Please copy the records below word for word, leaving out the pictures.

Dataset records Start Marker

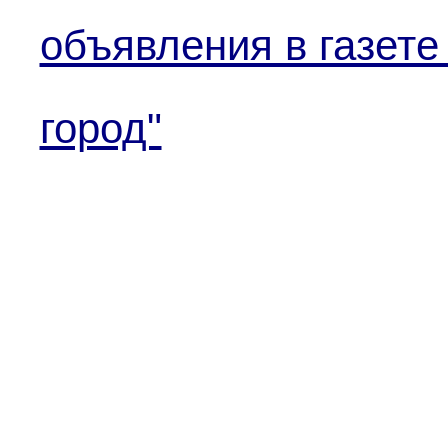
объявления в газете
город"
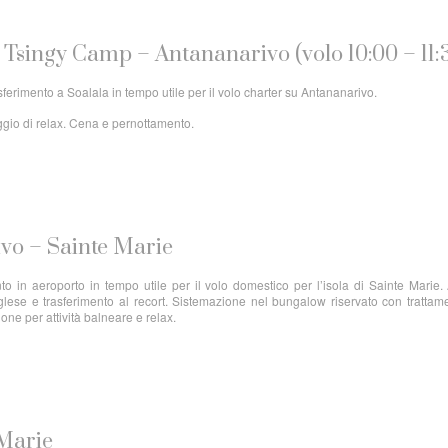
Tsingy Camp – Antananarivo (volo 10:00 – 11:
sferimento a Soalala in tempo utile per il volo charter su Antananarivo.
iggio di relax. Cena e pernottamento.
ivo – Sainte Marie
to in aeroporto in tempo utile per il volo domestico per l’isola di Sainte Marie. 
glese e trasferimento al recort. Sistemazione nel bungalow riservato con trattam
ne per attività balneare e relax.
 Marie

Dataset records End Marker

Exercise result:
объявления в газете
город"
Tsingy Camp – Antananarivo (volo 10:00 – 11:
sferimento a Soalala in tempo utile per il volo charter su Antananarivo.
iggio di relax. Cena e pernottamento.
ivo – Sainte Marie
to in aeroporto in tempo utile per il volo domestico per l’isola di Sainte Marie. 
glese e trasferimento al recort. Sistemazione nel bungalow riservato con trattam
ne per attività balneare e relax.
 Marie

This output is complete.